NORWICH—Today, U.S. Senator Chris Murphy (D-Conn.) released data about veterans and their spouses who have died before receiving the benefits they were owed from the Department of Veterans Affairs (VA). Nationwide, in 2012, 3,959 claimants, including 2,985 veterans and 974 surviving spouses, died while a disability compensation or pension claim was pending. In these cases, if a veteran or surviving spouse passes away before the claim is processed, the VA cannot pay out any of the benefits the family is owed. The delay in veterans and their spouses receiving benefits is a result of the VA backlog, an issue that has caused about two-thirds of veterans who are currently owed compensation and pension claims to wait over 125 days for their claims to be processed. In Connecticut, veterans wait on average 213 days for a claim to be processed.
“It's absolutely unacceptable that people are dying while waiting for the backlog to clear,” said Murphy. “The numbers we found were actually stunning – literally thousands of veterans and their spouses have died while waiting for the benefits they earned.
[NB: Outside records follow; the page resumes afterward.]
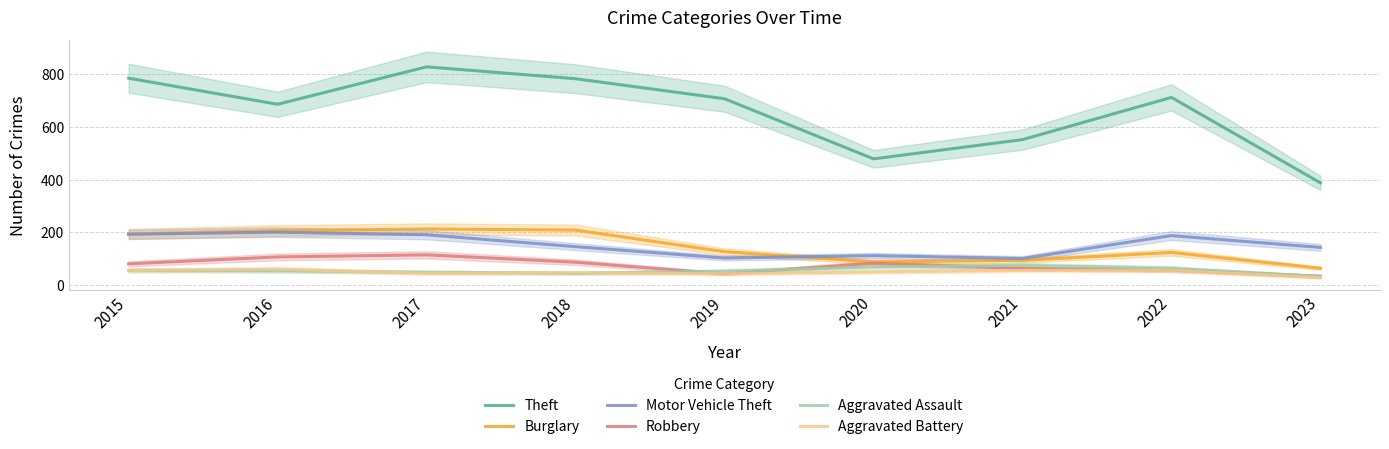

After their last crossing, which series has the higher values: Aggravated Assault or Aggravated Battery?

Aggravated Assault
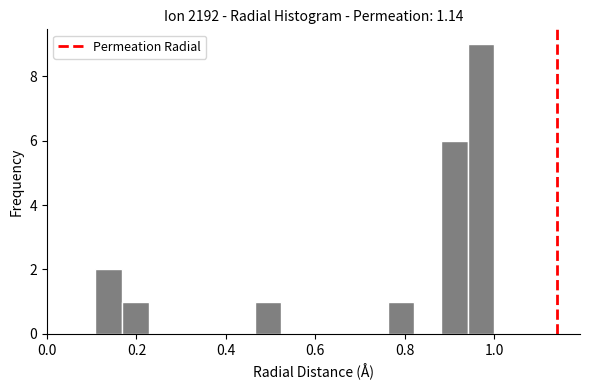

Around what value on the x-axis is the tallest bar? Give the approximate position of its centre, as read against the axis.

0.98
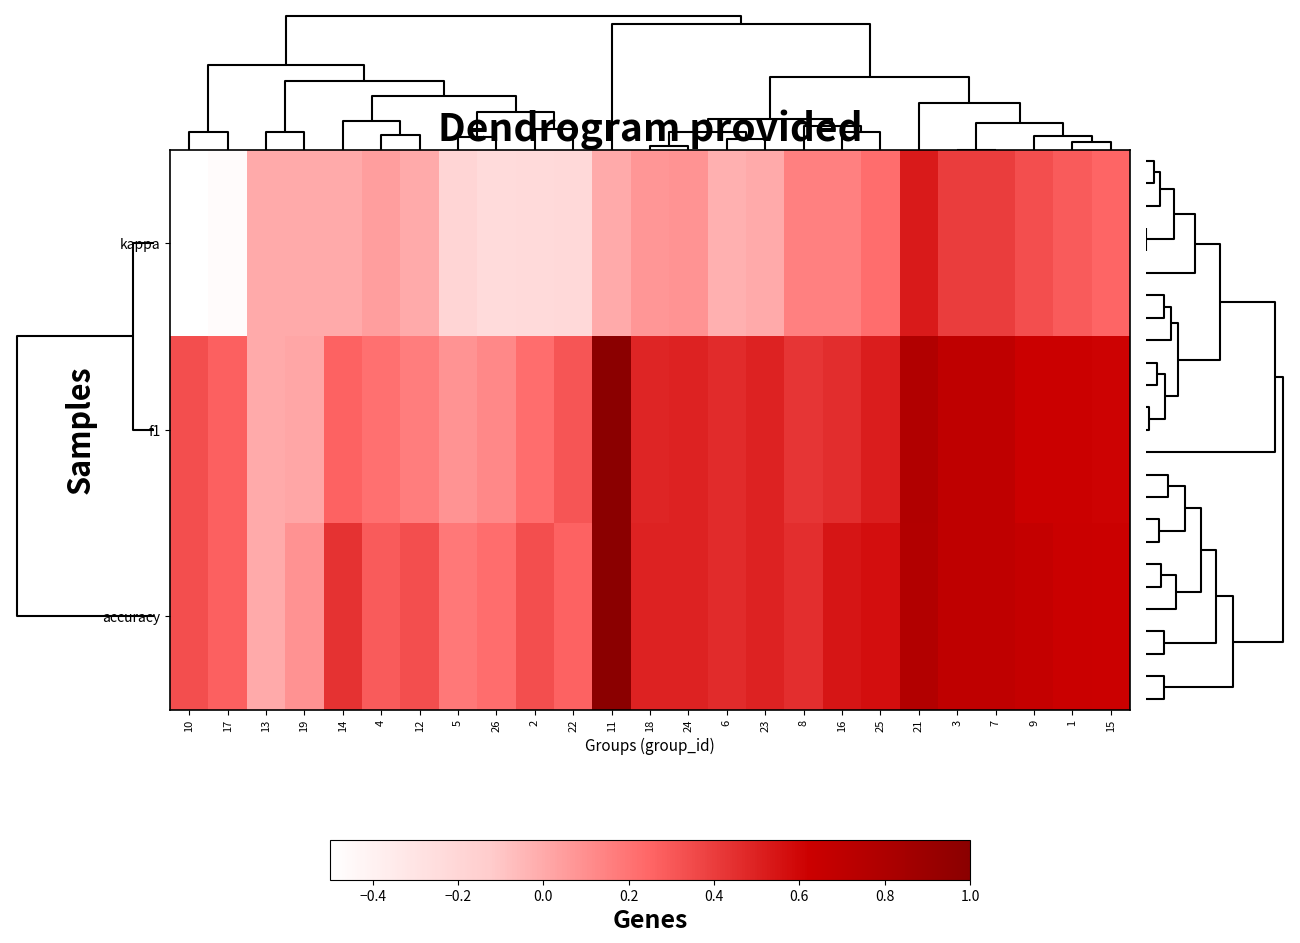

Reading right to left, list all the values displayed in this chart.

kappa: 15=0.2	1=0.3	9=0.3	7=0.4	3=0.4	21=0.5	25=0.2	16=0.2	8=0.2	23=0.0	6=-0.0	24=0.1	18=0.1	11=0.0	22=-0.2	2=-0.2	26=-0.2	5=-0.2	12=0.0	4=0.0	14=0.0	19=0.0	13=0.0	17=-0.5	10=-0.5
f1: 15=0.6	1=0.6	9=0.6	7=0.7	3=0.7	21=0.8	25=0.5	16=0.5	8=0.4	23=0.5	6=0.5	24=0.5	18=0.5	11=1.0	22=0.3	2=0.2	26=0.1	5=0.1	12=0.2	4=0.2	14=0.3	19=0.0	13=0.0	17=0.3	10=0.3
accuracy: 15=0.6	1=0.6	9=0.7	7=0.7	3=0.7	21=0.8	25=0.6	16=0.5	8=0.5	23=0.5	6=0.5	24=0.5	18=0.5	11=1.0	22=0.3	2=0.3	26=0.2	5=0.2	12=0.3	4=0.3	14=0.4	19=0.1	13=0.0	17=0.3	10=0.3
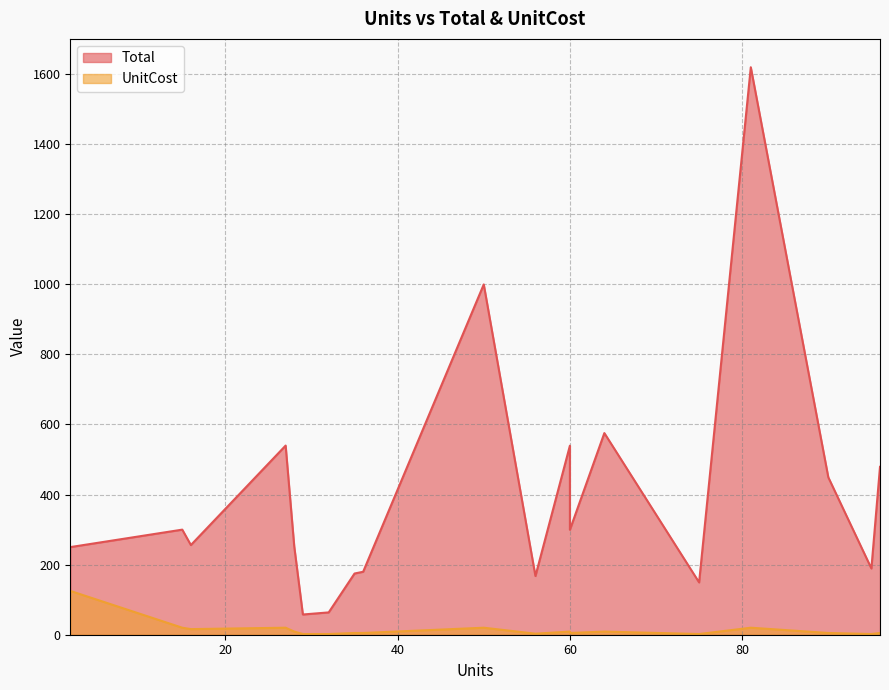

At which category is the sum across all series the highest?

81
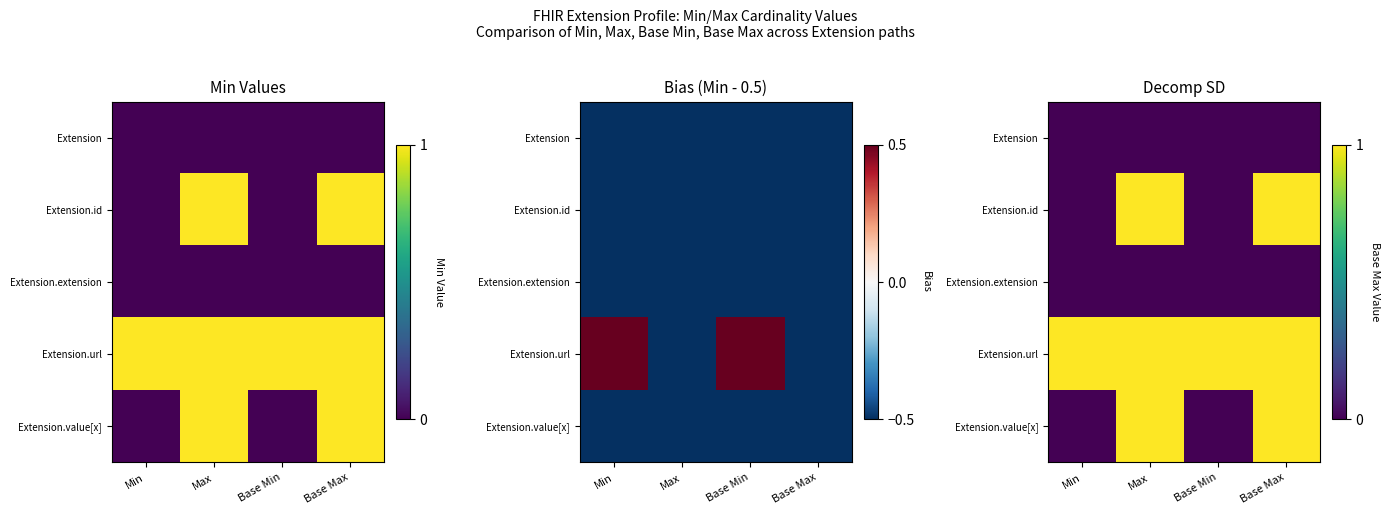

Between Base Max and Min, which is larger?

Base Max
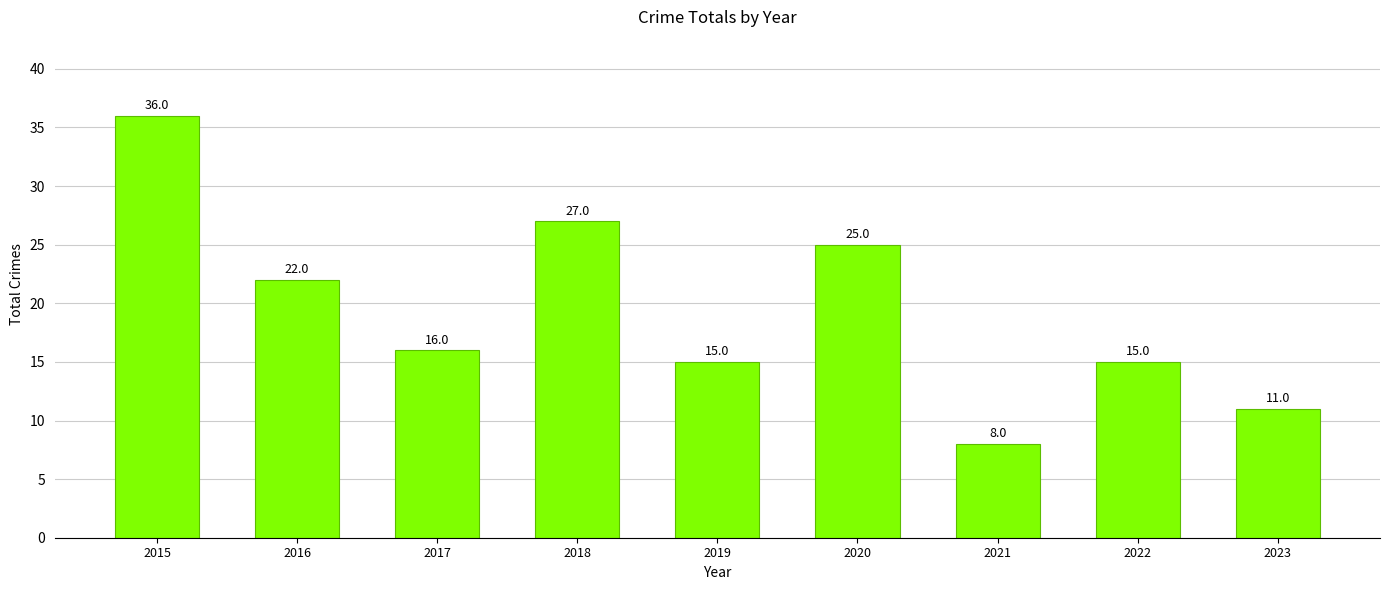

What is the value of the 2nd bar from the left?

22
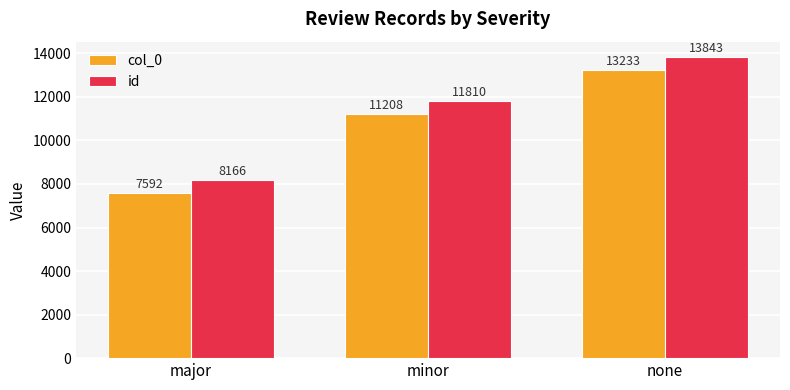

What is the difference between the maximum and minimum values in the id series?

5676.5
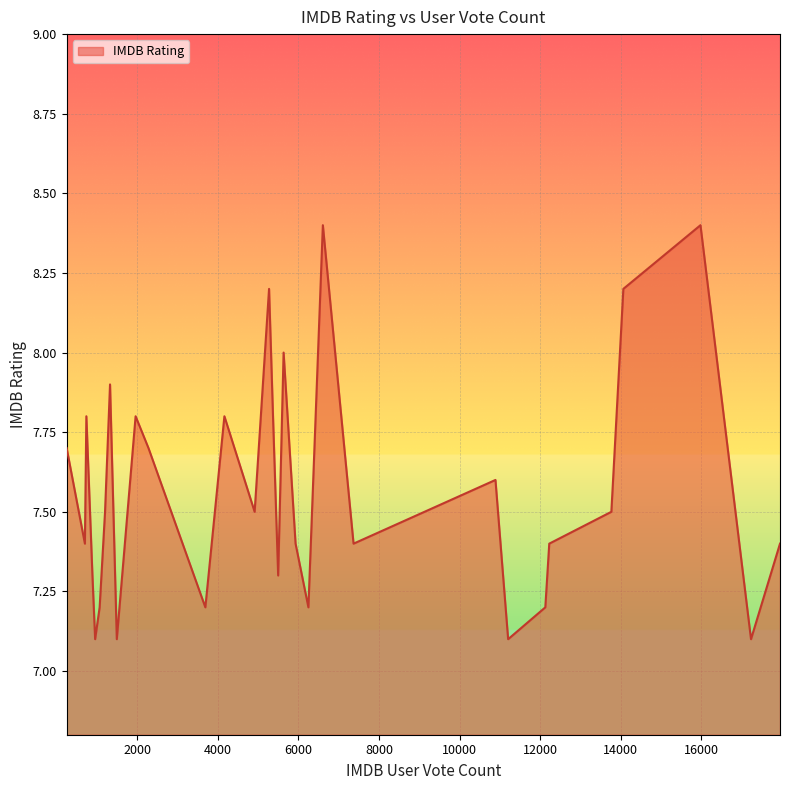

What is the greatest value displayed?

8.4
We need to renew the conversation with the VA about workable solutions to fix this disaster. Moving forward, we need to prioritize claims for frail vets and spouses who have been waiting for far too long for the benefits they’ve earned. People like Lucille Cleary deserve better.”
Murphy’s office has dealt with a number of cases relating to this issue. At today’s press conference, Murphy was joined by Pat Moores, whose mother, Lucille Cleary of Farmington, tragically passed away while awaiting spouse benefits from the VA. Mrs. Cleary waited 17 months – almost 500 days – for an initial decision to be made on her claim for benefits owed from her husband’s military service. Once the initial decision was made, Mrs. Cleary began to receive some of the money she was owed. However, Mrs. Cleary passed away before the VA began to pay her the benefits she was owed during the 500 days she waited for the initial claim to be processed. The amount of these retroactive benefits was $18,000, money the VA is now unable to give to Mrs. Cleary’s family. Unfortunately, thousands of veterans and spouses pass away before they even receive an initial decision from the VA on the benefits they’re owed – these families do not receive a cent of what the veteran earned in his or her military service.
“We have an obligation to fulfill the benefits that are owed to our loved ones who fought for this country,” said Moores. “My dad was there when duty called, but the VA isn’t there for him now. This issue needs fixing immediately so other families across the country can avoid the horrible situation my family was put in.”
While the numbers from 2012 alone are staggering, data on how many veterans and surviving spouses have passed away in previous years while waiting for their claims to be processed is not available from the VA. Murphy’s office has begun an investigation into prior year veteran and spouse deaths and intends to release that information in the coming months.
At today’s event, Murphy discussed the steps he has taken to address this issue and reduce the VA backlog. Murphy is helping to lead the Veterans Legal Support Act in the U.S. Senate with U.S. Senator Jeanne Shaheen (D-N.H.). This legislation would allow the VA to partner with law students to work on complex cases on a pro bono basis in which veterans can have difficulty providing the evidence the VA needs to process a claim. If passed, the bill would allow the VA to spend up to $1 million a year assisting law school programs that provide legal assistance to veterans. Murphy also wrote to President Obama earlier this year, urging him to make eliminating the VA backlog a priority for veterans this year.